*** Opening of DATA FOR THIS TASK ***

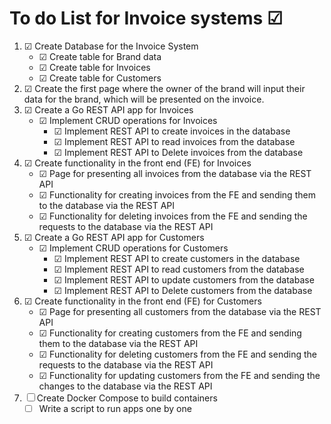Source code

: # To do List for Invoice systems &#x2611;

1. &#x2611; Create Database for the Invoice System
    - &#x2611; Create table for Brand data
    - &#x2611; Create table for Invoices
    - &#x2611; Create table for Customers
2. &#x2611; Create the first page where the owner of the brand will input their data for the brand, which will be presented on the invoice.
3. &#x2611; Create a Go REST API app for Invoices
    - &#x2611; Implement CRUD operations for Invoices
        - &#x2611; Implement REST API to create invoices in the database
        - &#x2611; Implement REST API to read invoices from the database
        - &#x2611; Implement REST API to Delete invoices from the database
4. &#x2611; Create functionality in the front end (FE) for Invoices
    - &#x2611; Page for presenting all invoices from the database via the REST API
    - &#x2611; Functionality for creating invoices from the FE and sending them to the database via the REST API
    - &#x2611; Functionality for deleting invoices from the FE and sending the requests to the database via the REST API
5. &#x2611; Create a Go REST API app for Customers
    - &#x2611; Implement CRUD operations for Customers
        - &#x2611; Implement REST API to create customers in the database
        - &#x2611; Implement REST API to read customers from the database
        - &#x2611; Implement REST API to update customers from the database
        - &#x2611; Implement REST API to Delete customers from the database
6. &#x2611; Create functionality in the front end (FE) for Customers
    - &#x2611; Page for presenting all customers from the database via the REST API
    - &#x2611; Functionality for creating customers from the FE and sending them to the database via the REST API
    - &#x2611; Functionality for deleting customers from the FE and sending the requests to the database via the REST API
    - &#x2611; Functionality for updating customers from the FE and sending the changes to the database via the REST API
7. &#x2610; Create Docker Compose to build containers
    - &#x2610; Write a script to run apps one by one
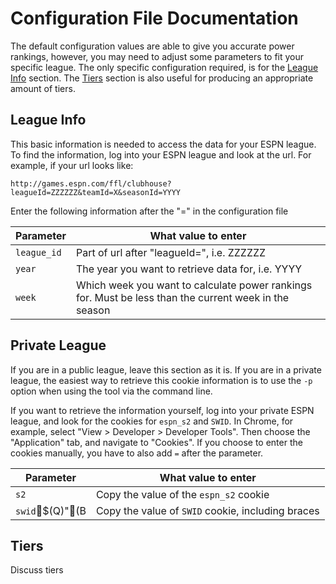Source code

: # Configuration File Documentation
The default configuration values are able to give you accurate power rankings, however,
you may need to adjust some parameters to fit your specific league. The only specific
configuration required, is for the [League Info](#league-info) section. The [Tiers](#tiers) section is also 
useful for producing an appropriate amount of tiers.

## League Info
This basic information is needed to access the data for your ESPN league. To find the information,
log into your ESPN league and look at the url.
For example, if your url looks like:

`http://games.espn.com/ffl/clubhouse?leagueId=ZZZZZZ&teamId=X&seasonId=YYYY`

Enter the following information after the "=" in the configuration file

Parameter |What value to enter
--------- | -------------
`league_id` | Part of url after "leagueId=", i.e. ZZZZZZ
`year` | The year you want to retrieve data for, i.e. YYYY
`week` | Which week you want to calculate power rankings for. Must be less than the current week in the season


## Private League
If you are in a public league, leave this section as it is. If you are in a private league, the easiest way to retrieve this cookie information
is to use the `-p` option when using the tool via the command line. 

If you want to retrieve the information yourself, log into your private ESPN league, and look for the cookies for `espn_s2` and `SWID`. 
In Chrome, for example, select "View > Developer > Developer Tools". Then choose the "Application" tab, and navigate to "Cookies". If you
choose to enter the cookies manually, you have to also add `=` after the parameter.

Parameter |What value to enter
----------|-------------------
`s2` | Copy the value of the `espn_s2` cookie
`swid`$(Q)"(B| Copy the value of `SWID` cookie, including braces


## Tiers

Discuss tiers
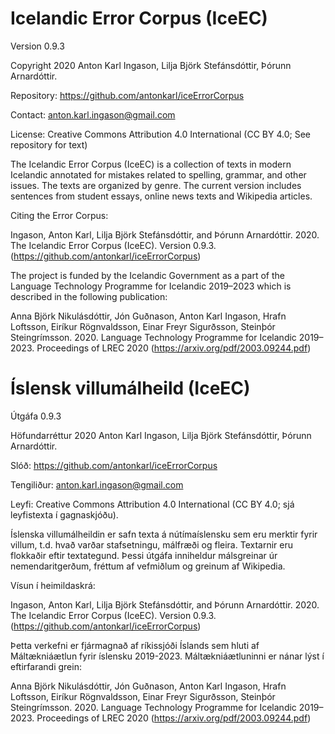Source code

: # Icelandic Error Corpus (IceEC)

Version 0.9.3

Copyright 2020 Anton Karl Ingason, Lilja Björk Stefánsdóttir, Þórunn Arnardóttir.

Repository: https://github.com/antonkarl/iceErrorCorpus

Contact: anton.karl.ingason@gmail.com

License: Creative Commons Attribution 4.0 International (CC BY 4.0; See repository for text)

The Icelandic Error Corpus (IceEC) is a collection of texts in modern Icelandic annotated for mistakes related to spelling, grammar, and other issues. The texts are organized by genre. The current version includes sentences from student essays, online news texts and Wikipedia articles.

Citing the Error Corpus:

Ingason, Anton Karl, Lilja Björk Stefánsdóttir, and Þórunn Arnardóttir. 2020. The Icelandic Error Corpus (IceEC). Version 0.9.3. (https://github.com/antonkarl/iceErrorCorpus)

The project is funded by the Icelandic Government as a part of the Language Technology Programme for Icelandic 2019–2023 which is described in the following publication: 

Anna Björk Nikulásdóttir, Jón Guðnason, Anton Karl Ingason, Hrafn Loftsson, Eiríkur Rögnvaldsson, Einar Freyr Sigurðsson, Steinþór Steingrímsson. 2020. Language Technology Programme for Icelandic 2019–2023. Proceedings of LREC 2020 (https://arxiv.org/pdf/2003.09244.pdf)

# Íslensk villumálheild (IceEC)

Útgáfa 0.9.3

Höfundarréttur 2020 Anton Karl Ingason, Lilja Björk Stefánsdóttir, Þórunn Arnardóttir.

Slóð: https://github.com/antonkarl/iceErrorCorpus

Tengiliður: anton.karl.ingason@gmail.com

Leyfi: Creative Commons Attribution 4.0 International (CC BY 4.0; sjá leyfistexta í gagnaskjóðu).

Íslenska villumálheildin er safn texta á nútímaíslensku sem eru merktir fyrir villum, t.d. hvað varðar stafsetningu, málfræði og fleira. Textarnir eru flokkaðir eftir textategund. Þessi útgáfa inniheldur málsgreinar úr nemendaritgerðum, fréttum af vefmiðlum og greinum af Wikipedia. 

Vísun í heimildaskrá:

Ingason, Anton Karl, Lilja Björk Stefánsdóttir, and Þórunn Arnardóttir. 2020. The Icelandic Error Corpus (IceEC). Version 0.9.3. (https://github.com/antonkarl/iceErrorCorpus)

Þetta verkefni er fjármagnað af ríkissjóði Íslands sem hluti af Máltækniáætlun fyrir íslensku 2019-2023. Máltækniáætluninni er nánar lýst í eftirfarandi grein:

Anna Björk Nikulásdóttir, Jón Guðnason, Anton Karl Ingason, Hrafn Loftsson, Eiríkur Rögnvaldsson, Einar Freyr Sigurðsson, Steinþór Steingrímsson. 2020. Language Technology Programme for Icelandic 2019–2023. Proceedings of LREC 2020 (https://arxiv.org/pdf/2003.09244.pdf)
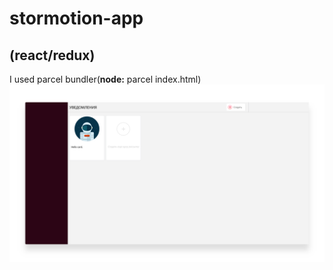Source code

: # stormotion-app
**(react/redux)**
---
I used parcel bundler(**node:** parcel index.html)
<img src='https://github.com/ZodiacGazer/stormotion-app/raw/master/stormotion-1.png' />
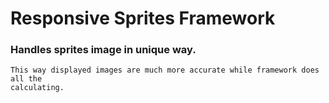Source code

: # Responsive Sprites Framework


### Handles sprites image in unique way.
    This way displayed images are much more accurate while framework does all the
    calculating.
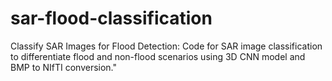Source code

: # sar-flood-classification
Classify SAR Images for Flood Detection: Code for SAR image classification to differentiate flood and non-flood scenarios using 3D CNN model and BMP to NIfTI conversion."
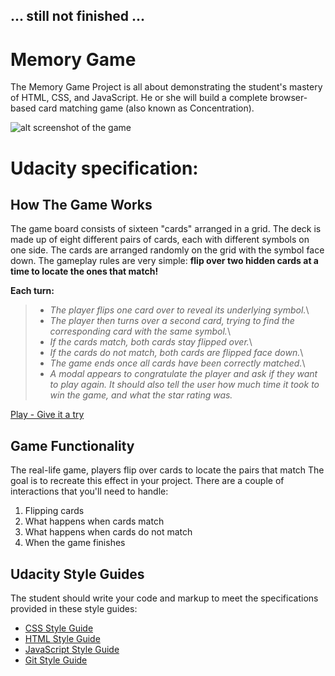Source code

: ## ... still not finished ...

# Memory Game

The Memory Game Project is all about demonstrating the student's mastery of HTML, CSS, and JavaScript. He or she will build a complete browser-based card matching game (also known as Concentration).

![alt screenshot of the game](https://jtrfs.github.io/memory-game/img/memory_game.png)

# Udacity specification:

## How The Game Works
The game board consists of sixteen "cards" arranged in a grid. The deck is made up of eight different pairs of cards, each with different symbols on one side. The cards are arranged randomly on the grid with the symbol face down. The gameplay rules are very simple: **flip over two hidden cards at a time to locate the ones that match!**

**Each turn:**

>* _The player flips one card over to reveal its underlying symbol._\
>* _The player then turns over a second card, trying to find the corresponding card with the same symbol._\
>* _If the cards match, both cards stay flipped over._\
>* _If the cards do not match, both cards are flipped face down._\
>* _The game ends once all cards have been correctly matched._\
>* _A modal appears to congratulate the player and ask if they want to play again. It should also tell the user how much time it took to win the game, and what the star rating was._

[Play - Give it a try](https://jtrfs.github.io/memory-game/)

## Game Functionality
The real-life game, players flip over cards to locate the pairs that match The goal is to recreate this effect in your project. There are a couple of interactions that you'll need to handle:

1. Flipping cards
2. What happens when cards match
3. What happens when cards do not match
4. When the game finishes

## Udacity Style Guides
The student should write your code and markup to meet the specifications provided in these style guides:

* [CSS Style Guide](http://udacity.github.io/frontend-nanodegree-styleguide/css.html)
* [HTML Style Guide](http://udacity.github.io/frontend-nanodegree-styleguide/index.html)
* [JavaScript Style Guide](http://udacity.github.io/frontend-nanodegree-styleguide/javascript.html)
* [Git Style Guide](https://udacity.github.io/git-styleguide/)
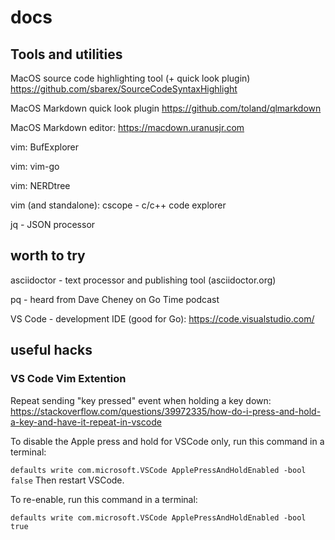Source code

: # docs

## Tools and utilities

MacOS source code highlighting tool (+ quick look plugin)
https://github.com/sbarex/SourceCodeSyntaxHighlight

MacOS Markdown quick look plugin
https://github.com/toland/qlmarkdown

MacOS Markdown editor: https://macdown.uranusjr.com

vim: BufExplorer

vim: vim-go

vim: NERDtree

vim (and standalone): cscope - c/c++ code explorer

jq - JSON processor


## worth to try

asciidoctor - text processor and publishing tool (asciidoctor.org)

pq - heard from Dave Cheney on Go Time podcast 

VS Code - development IDE (good for Go): https://code.visualstudio.com/

## useful hacks

### VS Code Vim Extention

Repeat sending "key pressed" event when holding a key down: https://stackoverflow.com/questions/39972335/how-do-i-press-and-hold-a-key-and-have-it-repeat-in-vscode 

To disable the Apple press and hold for VSCode only, run this command in a terminal:

`defaults write com.microsoft.VSCode ApplePressAndHoldEnabled -bool false`
Then restart VSCode.

To re-enable, run this command in a terminal:

`defaults write com.microsoft.VSCode ApplePressAndHoldEnabled -bool true`



<end of file>
  
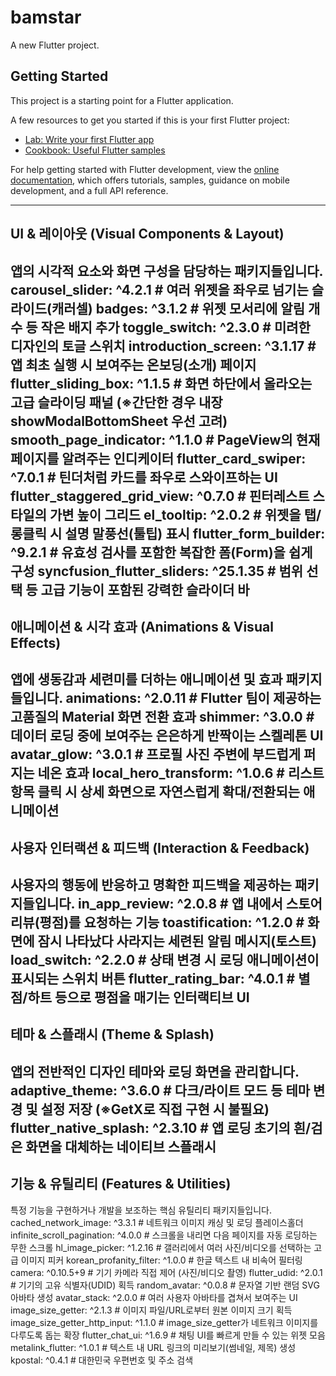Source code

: # bamstar

A new Flutter project.

## Getting Started

This project is a starting point for a Flutter application.

A few resources to get you started if this is your first Flutter project:

- [Lab: Write your first Flutter app](https://docs.flutter.dev/get-started/codelab)
- [Cookbook: Useful Flutter samples](https://docs.flutter.dev/cookbook)

For help getting started with Flutter development, view the
[online documentation](https://docs.flutter.dev/), which offers tutorials,
samples, guidance on mobile development, and a full API reference.


-------------------------------------------
UI & 레이아웃 (Visual Components & Layout)
-------------------------------------------
앱의 시각적 요소와 화면 구성을 담당하는 패키지들입니다.
carousel_slider: ^4.2.1       # 여러 위젯을 좌우로 넘기는 슬라이드(캐러셀)
badges: ^3.1.2                # 위젯 모서리에 알림 개수 등 작은 배지 추가
toggle_switch: ^2.3.0         # 미려한 디자인의 토글 스위치
introduction_screen: ^3.1.17  # 앱 최초 실행 시 보여주는 온보딩(소개) 페이지
flutter_sliding_box: ^1.1.5     # 화면 하단에서 올라오는 고급 슬라이딩 패널 (※간단한 경우 내장 showModalBottomSheet 우선 고려)
smooth_page_indicator: ^1.1.0 # PageView의 현재 페이지를 알려주는 인디케이터
flutter_card_swiper: ^7.0.1     # 틴더처럼 카드를 좌우로 스와이프하는 UI
flutter_staggered_grid_view: ^0.7.0 # 핀터레스트 스타일의 가변 높이 그리드
el_tooltip: ^2.0.2            # 위젯을 탭/롱클릭 시 설명 말풍선(툴팁) 표시
flutter_form_builder: ^9.2.1  # 유효성 검사를 포함한 복잡한 폼(Form)을 쉽게 구성
syncfusion_flutter_sliders: ^25.1.35 # 범위 선택 등 고급 기능이 포함된 강력한 슬라이더 바
----------------------------------------------------
애니메이션 & 시각 효과 (Animations & Visual Effects)
----------------------------------------------------
앱에 생동감과 세련미를 더하는 애니메이션 및 효과 패키지들입니다.
animations: ^2.0.11             # Flutter 팀이 제공하는 고품질의 Material 화면 전환 효과
shimmer: ^3.0.0                 # 데이터 로딩 중에 보여주는 은은하게 반짝이는 스켈레톤 UI
avatar_glow: ^3.0.1             # 프로필 사진 주변에 부드럽게 퍼지는 네온 효과
local_hero_transform: ^1.0.6    # 리스트 항목 클릭 시 상세 화면으로 자연스럽게 확대/전환되는 애니메이션
-------------------------------------------------------
사용자 인터랙션 & 피드백 (Interaction & Feedback)
-------------------------------------------------------
사용자의 행동에 반응하고 명확한 피드백을 제공하는 패키지들입니다.
in_app_review: ^2.0.8           # 앱 내에서 스토어 리뷰(평점)를 요청하는 기능
toastification: ^1.2.0          # 화면에 잠시 나타났다 사라지는 세련된 알림 메시지(토스트)
load_switch: ^2.2.0             # 상태 변경 시 로딩 애니메이션이 표시되는 스위치 버튼
flutter_rating_bar: ^4.0.1      # 별점/하트 등으로 평점을 매기는 인터랙티브 UI
---------------------------------------
테마 & 스플래시 (Theme & Splash)
---------------------------------------
앱의 전반적인 디자인 테마와 로딩 화면을 관리합니다.
adaptive_theme: ^3.6.0          # 다크/라이트 모드 등 테마 변경 및 설정 저장 (※GetX로 직접 구현 시 불필요)
flutter_native_splash: ^2.3.10  # 앱 로딩 초기의 흰/검은 화면을 대체하는 네이티브 스플래시
-------------------------------------------------
기능 & 유틸리티 (Features & Utilities)
-------------------------------------------------
특정 기능을 구현하거나 개발을 보조하는 핵심 유틸리티 패키지들입니다.
cached_network_image: ^3.3.1  # 네트워크 이미지 캐싱 및 로딩 플레이스홀더
infinite_scroll_pagination: ^4.0.0 # 스크롤을 내리면 다음 페이지를 자동 로딩하는 무한 스크롤
hl_image_picker: ^1.2.16        # 갤러리에서 여러 사진/비디오를 선택하는 고급 이미지 피커
korean_profanity_filter: ^1.0.0 # 한글 텍스트 내 비속어 필터링
camera: ^0.10.5+9               # 기기 카메라 직접 제어 (사진/비디오 촬영)
flutter_udid: ^2.0.1            # 기기의 고유 식별자(UDID) 획득
random_avatar: ^0.0.8           # 문자열 기반 랜덤 SVG 아바타 생성
avatar_stack: ^2.0.0            # 여러 사용자 아바타를 겹쳐서 보여주는 UI
image_size_getter: ^2.1.3       # 이미지 파일/URL로부터 원본 이미지 크기 획득
image_size_getter_http_input: ^1.1.0 # image_size_getter가 네트워크 이미지를 다루도록 돕는 확장
flutter_chat_ui: ^1.6.9         # 채팅 UI를 빠르게 만들 수 있는 위젯 모음
metalink_flutter: ^1.0.1        # 텍스트 내 URL 링크의 미리보기(썸네일, 제목) 생성
kpostal: ^0.4.1                 # 대한민국 우편번호 및 주소 검색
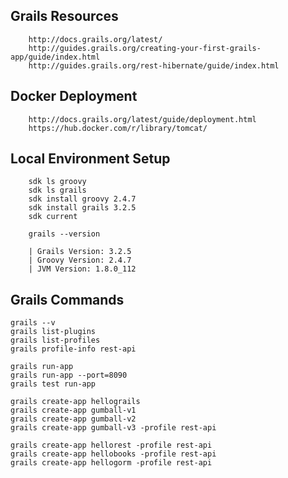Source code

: 
## Grails Resources

		http://docs.grails.org/latest/
		http://guides.grails.org/creating-your-first-grails-app/guide/index.html
		http://guides.grails.org/rest-hibernate/guide/index.html
		

## Docker Deployment

    	http://docs.grails.org/latest/guide/deployment.html
		https://hub.docker.com/r/library/tomcat/

## Local Environment Setup

		sdk ls groovy
		sdk ls grails
	   	sdk install groovy 2.4.7
	   	sdk install grails 3.2.5
	   	sdk current

	   	grails --version
	    
		| Grails Version: 3.2.5
		| Groovy Version: 2.4.7
		| JVM Version: 1.8.0_112
	    
	    
## Grails Commands

	grails --v
	grails list-plugins
	grails list-profiles
	grails profile-info rest-api
	 
	grails run-app
	grails run-app --port=8090
	grails test run-app
	 
	grails create-app hellograils
	grails create-app gumball-v1
	grails create-app gumball-v2
	grails create-app gumball-v3 -profile rest-api
	
	grails create-app hellorest -profile rest-api
	grails create-app hellobooks -profile rest-api
	grails create-app hellogorm -profile rest-api


	

	 





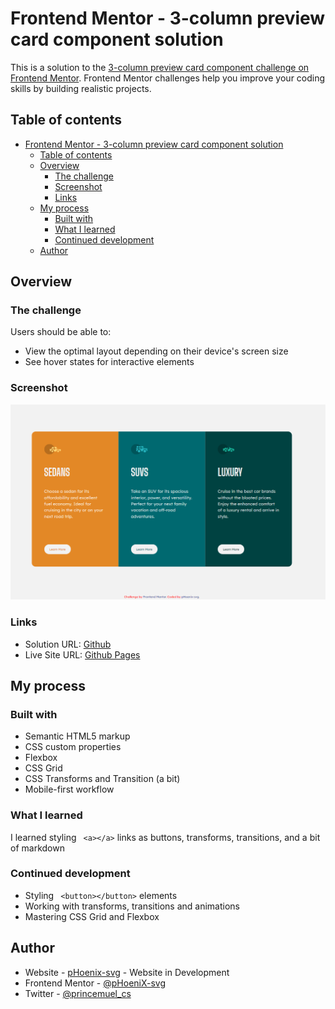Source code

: # Frontend Mentor - 3-column preview card component solution

This is a solution to the [3-column preview card component challenge on Frontend Mentor](https://www.frontendmentor.io/challenges/3column-preview-card-component-pH92eAR2-). Frontend Mentor challenges help you improve your coding skills by building realistic projects.

## Table of contents

- [Frontend Mentor - 3-column preview card component solution](#frontend-mentor---3-column-preview-card-component-solution)
  - [Table of contents](#table-of-contents)
  - [Overview](#overview)
    - [The challenge](#the-challenge)
    - [Screenshot](#screenshot)
    - [Links](#links)
  - [My process](#my-process)
    - [Built with](#built-with)
    - [What I learned](#what-i-learned)
    - [Continued development](#continued-development)
  - [Author](#author)


## Overview

### The challenge

Users should be able to:

- View the optimal layout depending on their device's screen size
- See hover states for interactive elements

### Screenshot

![](images/screenshot.png)

### Links

- Solution URL: [Github](https://github.com/pHoeniX-svg/3_column_card)
- Live Site URL: [Github Pages](https://phoenix-svg.github.io/3_column_card/)

## My process

### Built with

- Semantic HTML5 markup
- CSS custom properties
- Flexbox
- CSS Grid
- CSS Transforms and Transition (a bit)
- Mobile-first workflow

### What I learned

I learned styling ` <a></a>` links as buttons, transforms, transitions, and a bit of markdown

### Continued development

- Styling ` <button></button>` elements
- Working with transforms, transitions and animations
- Mastering CSS Grid and Flexbox

## Author

- Website - [pHoenix-svg](https://www.your-site.com) - Website in Development
- Frontend Mentor - [@pHoeniX-svg](https://www.frontendmentor.io/profile/pHoeniX-svg)
- Twitter - [@princemuel_cs](https://twitter.com/princemuel_cs)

*** Close of DATA FOR THIS TASK ***

## [GOAL OF THE EXERCISE]
Look through the entries above and quote exactly the lines from the line with "- [Table of contents](#table-of-contents)" to the line with "- [What I learned](#what-i-learned)", counting both of those lines.

## [TASK OUTPUT]
  - [Table of contents](#table-of-contents)
  - [Overview](#overview)
    - [The challenge](#the-challenge)
    - [Screenshot](#screenshot)
    - [Links](#links)
  - [My process](#my-process)
    - [Built with](#built-with)
    - [What I learned](#what-i-learned)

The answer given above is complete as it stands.